### Activity
Reproduce precisely the lines of the listing below, starting with the line that contains "(x=358, y=406) px." and stopping after the line that contains "mm at pathology."; include nothing else.

--- Data for review ---

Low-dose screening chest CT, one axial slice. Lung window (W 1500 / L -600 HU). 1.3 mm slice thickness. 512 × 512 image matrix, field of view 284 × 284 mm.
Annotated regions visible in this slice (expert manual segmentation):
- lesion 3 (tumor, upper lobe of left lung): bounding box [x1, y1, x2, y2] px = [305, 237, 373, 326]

---
--- Data for review ---

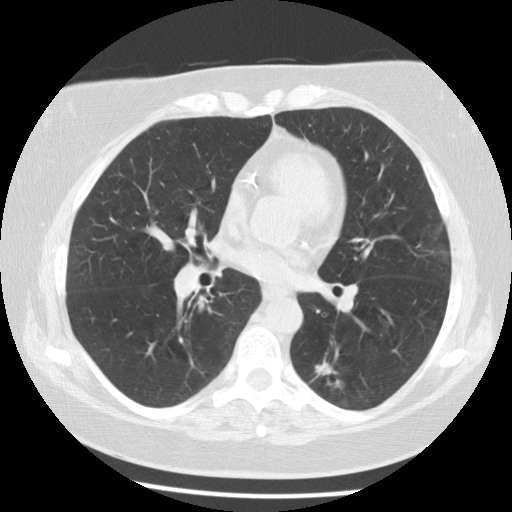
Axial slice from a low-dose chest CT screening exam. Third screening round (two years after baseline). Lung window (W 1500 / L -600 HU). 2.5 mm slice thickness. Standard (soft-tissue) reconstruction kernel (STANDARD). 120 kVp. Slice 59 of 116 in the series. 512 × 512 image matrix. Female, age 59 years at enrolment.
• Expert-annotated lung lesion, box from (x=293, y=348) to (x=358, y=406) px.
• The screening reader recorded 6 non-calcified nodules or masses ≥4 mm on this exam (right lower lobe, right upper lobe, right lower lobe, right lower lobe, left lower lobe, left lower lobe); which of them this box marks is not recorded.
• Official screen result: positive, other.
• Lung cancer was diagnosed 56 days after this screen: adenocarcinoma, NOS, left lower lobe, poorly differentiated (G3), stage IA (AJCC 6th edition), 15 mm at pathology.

---

### Response box
• Expert-annotated lung lesion, box from (x=293, y=348) to (x=358, y=406) px.
• The screening reader recorded 6 non-calcified nodules or masses ≥4 mm on this exam (right lower lobe, right upper lobe, right lower lobe, right lower lobe, left lower lobe, left lower lobe); which of them this box marks is not recorded.
• Official screen result: positive, other.
• Lung cancer was diagnosed 56 days after this screen: adenocarcinoma, NOS, left lower lobe, poorly differentiated (G3), stage IA (AJCC 6th edition), 15 mm at pathology.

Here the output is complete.